How safe is drinking water
Water utilities have said they cannot guarantee that there will not be further contamination as well as accepting that the infrastructure they inherited from Water Affairs was rather old and prone to breaking down. “The problem of old dilapidated pipes is common all over Botswana and the government is working on replacing them as and when funding becomes available” reads their response. The Botswana Gazette is in possession of some regulators reports that show that in terms of water quality, quarterly tests show that the 95% water quality test was not reached with no area in Botswana even coming close to 90%.

 
Sources at Water Utilities say the parastatal’s ability to test water frequently is severely hampered by limited human resources. “It’s doubtful that water is tested as regularly as expected. The division responsible is severely short staffed and the recent problem in the Kanye/Moshupa area limited their capacity further,” the source said.

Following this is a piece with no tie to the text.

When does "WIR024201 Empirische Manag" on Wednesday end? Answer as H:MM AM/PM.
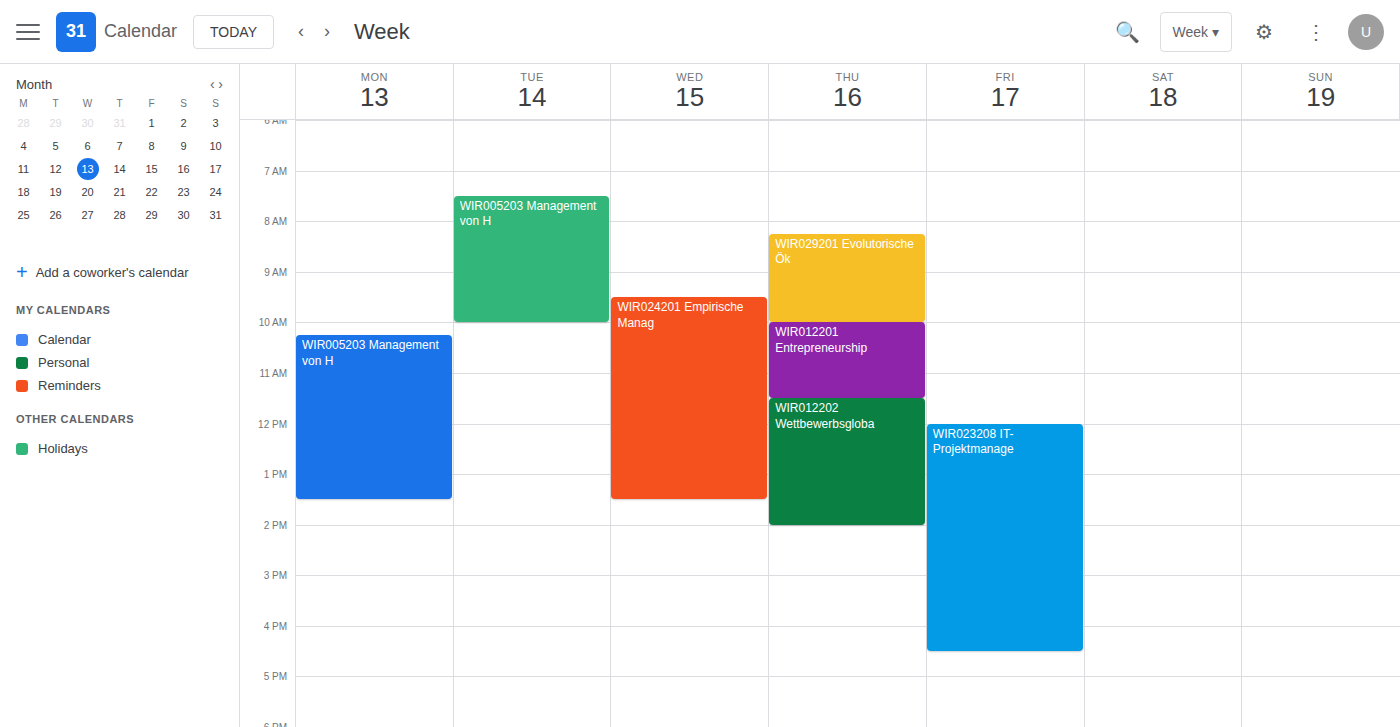
1:30 PMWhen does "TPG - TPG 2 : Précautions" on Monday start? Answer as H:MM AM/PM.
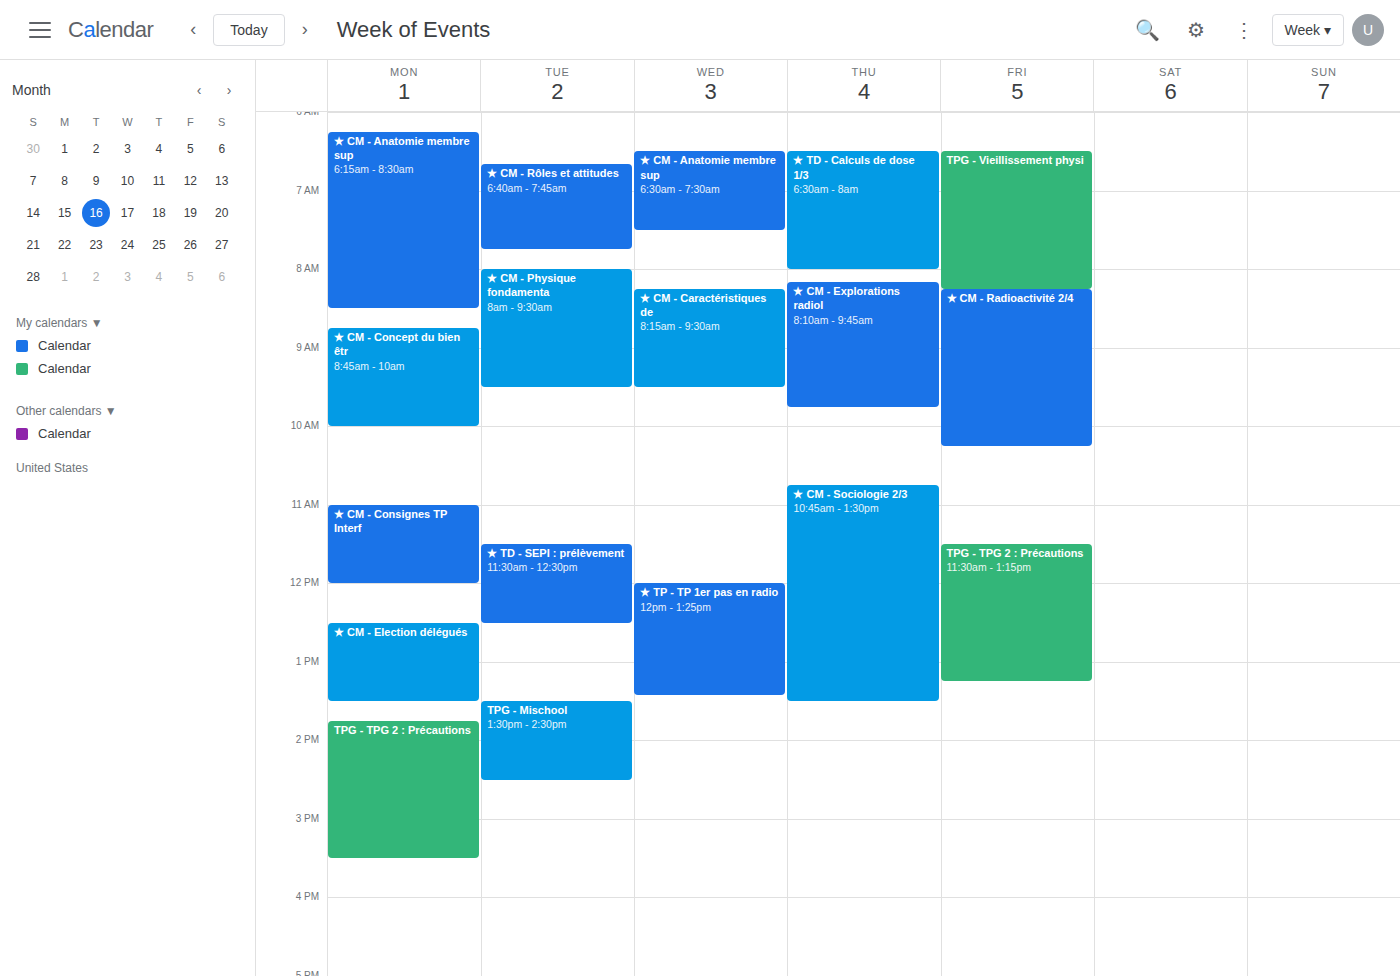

In earlier communication Mmipi insisted that they were complying fully with the standards set out by the Botswana Bureau of Standards for drinking water.

 
Botswana Standard for Drinking water BOS 32:2009(pg 6) says water must be tested every three months for populations of over 10 000 and every two months for populations of under 10 000 with tests being done more frequently in instances of water borne disease outbreaks.

 
Last year a leaked internal memo from the Embassy of the United States of America in Botswana spoke of  “unsafe levels of biological contaminants” following tests they conducted in some of their residences.  According to the Embassy the tests were done by an independent Botswana based company and the results were shared with Water Utilities which however insisted that water in Botswana was still safe to drink adding that the contaminated water was likely a localised thing. The US Embassy while emphasising that the result of their tests were an internal matter have stood by their findings.